Take children outside. I was lucky enough to grow up in the wilds of Scotland where weekends were spent building dens in the woods, jumping into icy lochs and scrambling across the moors with my Dad. Some days we’d go searching for golden eagles and spot them in their eyries on the highest crags. Other days the eagles didn’t show and we’d just stand in the middle of the moors, surrounded by the stags and the cairns and the mighty lochs, and I remember marvelling at it all, at the sheer wildness spread out before me. Whilst I was shy as a young child I think the sense of wonder I experienced back then built a narrative inside me that I later channelled into my books.
How big a part did your parents play in encouraging your writing skills?
I didn’t grow up with parents who pushed for me to write stories or who insisted on extra tuition in the holidays to improve my spelling and vocabulary. Instead my parents gave me space. They let me camp up the glen and swing from rafters in the farm barns opposite our house. And I think that out of this freedom I learnt to imagine. I didn’t come home with reams of paper filled with stories but there were always ideas whizzing around in my head and I realise now that the wild woodland world in my first book, The Dreamsnatcher, is almost an extension of my childhood (minus the tree ghouls and witch doctors) – it just took me a little while to write it all down…
How do you encourage your children or grandchildren to read, what books do you enjoy reading with them?
I don’t have children yet but I was a teacher for many years and I spent a lot of time encouraging my pupils to read then. So many children ‘give up on reading’ because they can’t find, or aren’t given, a book that will sustain their attention so it’s really important to find the right book for the right child. Speak to booksellers who can steer you towards the best adventures, the scariest thrillers and the most heart-felt contemporary reads.

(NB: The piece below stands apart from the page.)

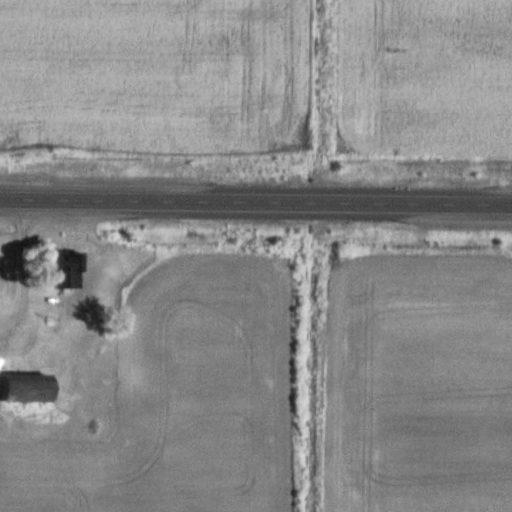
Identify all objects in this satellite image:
road: (255, 204)
building: (61, 269)
building: (22, 386)
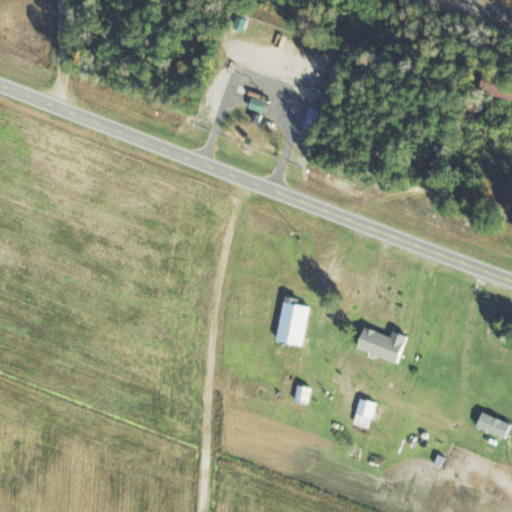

Ask librarians what books children who loved the Harry Potter series will enjoy so that their reading doesn’t slump as soon as Harry has beaten Voldemort and inquire about comic books and the array of brilliant non-fiction around at the moment.
Abi Elphinstone grew up in Scotland where she spent most of her childhood building dens, hiding in tree houses and running wild across highland glens. After being coaxed out of her tree house, she studied English at Bristol University and then worked as a teacher. The Dreamsnatcher was her debut novel for children and her second book, The Shadow Keeper publishes on 26 February 2016.